Time for Action in Professional Learning

Time for Action in Professional Learning


Professional development is generally defined as activities that develop a teacher's skills, knowledge, expertise and professional attributes.

According to the ETF (2014) the following activities count as professional development:

  • Reading relevant journal articles or reviewing books
  • Taking training courses or formal development or study
  • Peer review, mentoring or shadowing
  • Online learning including engagement in discussion forums and blogs
  • Viewing and reviewing television programmes, documentaries and the internet

ETF Professional Standard 10 states:

  • Evaluate your practice with others and assess its impact on learning.

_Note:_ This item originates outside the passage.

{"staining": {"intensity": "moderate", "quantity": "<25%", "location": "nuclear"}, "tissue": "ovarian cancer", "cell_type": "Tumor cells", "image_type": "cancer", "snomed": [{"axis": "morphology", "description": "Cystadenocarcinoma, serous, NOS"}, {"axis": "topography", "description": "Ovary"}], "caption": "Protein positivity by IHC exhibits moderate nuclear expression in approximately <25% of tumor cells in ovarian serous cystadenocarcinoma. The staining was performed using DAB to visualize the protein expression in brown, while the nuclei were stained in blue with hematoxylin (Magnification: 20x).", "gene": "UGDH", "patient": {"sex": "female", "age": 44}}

Funding constraints have meant that many professional development opportunities are college-driven rather than teacher-driven and therefore usually relate to quality improvement processes and other externally-driven demands rather than perhaps what individual teachers need and want in their own professional learning. There is an increasing emphasis on impact in educational discourse which has seen the prominence of evidence-based research in education, however, what counts as evidence in the type of research currently favoured by policymakers negates evidence from teachers’ own experience and practice. Action research is one way in which teachers can have some control over their own professional learning. Learning that is directly relevant to their subject, their students in their specific context at any moment in time during the academic year.

Step 1: Think about an aspect of your practice that has given you pause for thought; this could be something recent or from your past teaching experience.

Step 2: Reflect on what you did in the situation, whether you would do something differently if this situation happened again; investigate the situation further by asking colleagues about their own related experiences of the situation and/or by doing some reading and research of related literature.

Step 3: Come up with an action plan or intervention to address the situation and implement it.

Step 4: Evaluate your action plan or intervention – this could be in the form of your own reflections; you could ask students and other colleagues for their feedback to support your own reflections or you can use other research methods such as questionnaires, interviews, surveys and observation.

Step 5: Revise your action plan and make changes accordingly to your practice. Most importantly, share what you have learned with your colleagues.

This approach to professional learning is centered around the idea of collaboration and is focused on bringing about real change to social situations. There may be themes which emerge across your own department or subject area that could allow you to work collaboratively on an action research project. Above all, action research benefits teachers’ professional learning because it is directly related to their teaching and therefore is going to have an influence on their practice because through undertaking a piece of action research you will learn and it is this learning about what we do that helps to keep teachers interested and interesting.